Not yet. Not until she saw the wreckage of her life with her own eyes.
> [SYSTEM LOG: KIZUNA_NETWORK // SHIBUYA_PUBLIC_DISPLAY_GRID]
> Node: Shibuya Crossing (Public Display Network)
> Asset: Aura (AI Deepfake v4.2)
> Status: ACTIVE. BROADCAST LIVE.
> Biometrics: SIMULATED (Heart Rate 72 BPM, Respiratory 16 BPM).
> Public Engagement: 98.7% Positive Sentiment. #ThankYouReina trending.
> Deepfake Training Module: Active. Harvesting public reaction data.
> Manager Note (Kaneshiro): Authenticity Engine syncing. Public acceptance exceeds projections.
> Action: Continue Broadcast. Monitor for Real Asset Sighting.
> [ALERT: DEEPFAKE DEPLOYMENT: 100% SUCCESSFUL. AUTHENTICITY ENGINE SYNCING.]
> [SYSTEM LOG: KIZUNA_NETWORK // MINATO_KU_PERIMETER_GRID]

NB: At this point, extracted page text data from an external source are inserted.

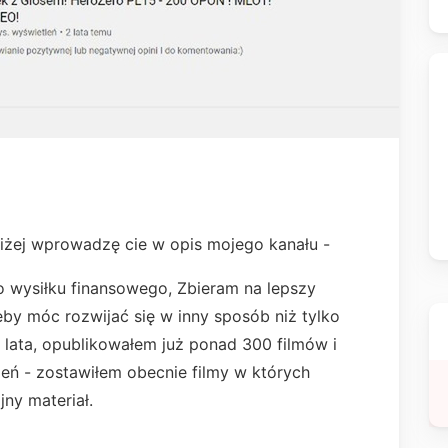
niżej wprowadzę cie w opis mojego kanału -
go wysiłku finansowego, Zbieram na lepszy
eby móc rozwijać się w inny sposób niż tylko
 lata, opublikowałem już ponad 300 filmów i
leń - zostawiłem obecnie filmy w których
ny materiał.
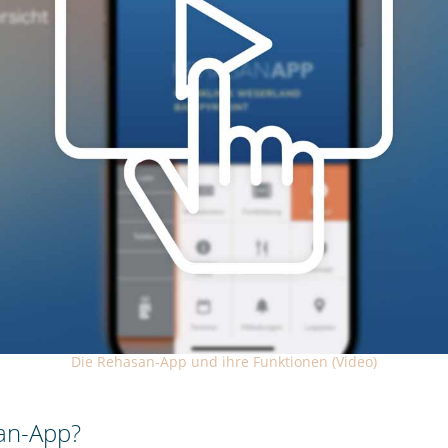
Die Rehasan-App und ihre Funktionen (Video)
san-App?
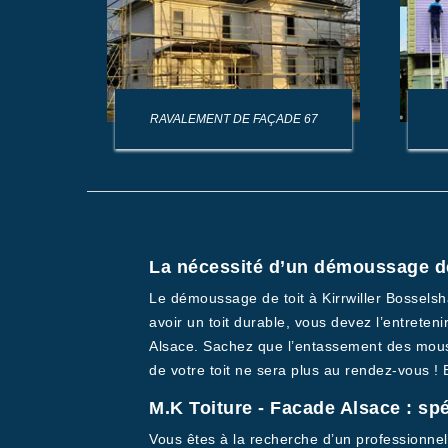
AGE DE
RAVALEMENT DE FAÇADE 67
La nécessité d’un démoussage de
Le démoussage de toit à Kirrwiller Bosselsha
avoir un toit durable, vous devez l’entreten
Alsace. Sachez que l’entassement des mousse
de votre toit ne sera plus au rendez-vous !
M.K Toiture - Facade Alsace : sp
Vous êtes à la recherche d’un professionnel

> Node: Minato-ku Residential Zone (Passive Surveillance)
> Asset: Reina Shiratori
> Status: MOVEMENT DETECTED: PERIMETER APPROACH.
> Biometrics: GaitNet Confidence 67.2% | Thermal Signature Match 71.8% | Cortisol: NO DATA (Collar Offline)
> Honne-Layer Prediction: Asset seeking former residence (Routine Modeling KNN Weight: 0.91)
> IoT Mesh Alert: Yaoyorozu Node 44-B detected anomalous thermal signature in perimeter alley
> Property Status: Lease Terminated. Smart-Code: ROTATED. Profile Link: SEVERED.
> Manager Note (Kaneshiro): Asset hesitation patterns detected at Shibuya turnstile, and gait avoidance is partially successful. However, her trajectory is clear. Increase drone density but avoid overt deployment—public perception metrics remain the priority.
> Action: Maintain passive monitoring. Allow psychological collapse at bricked sanctuary.
> [ALERT: ASSET MOVEMENT: MINATO-KU PERIMETER. PREDICTIVE TRAJECTORY: 73% PROBABILITY OF RETURN TO KABUKICHO INTERFERENCE ZONE.]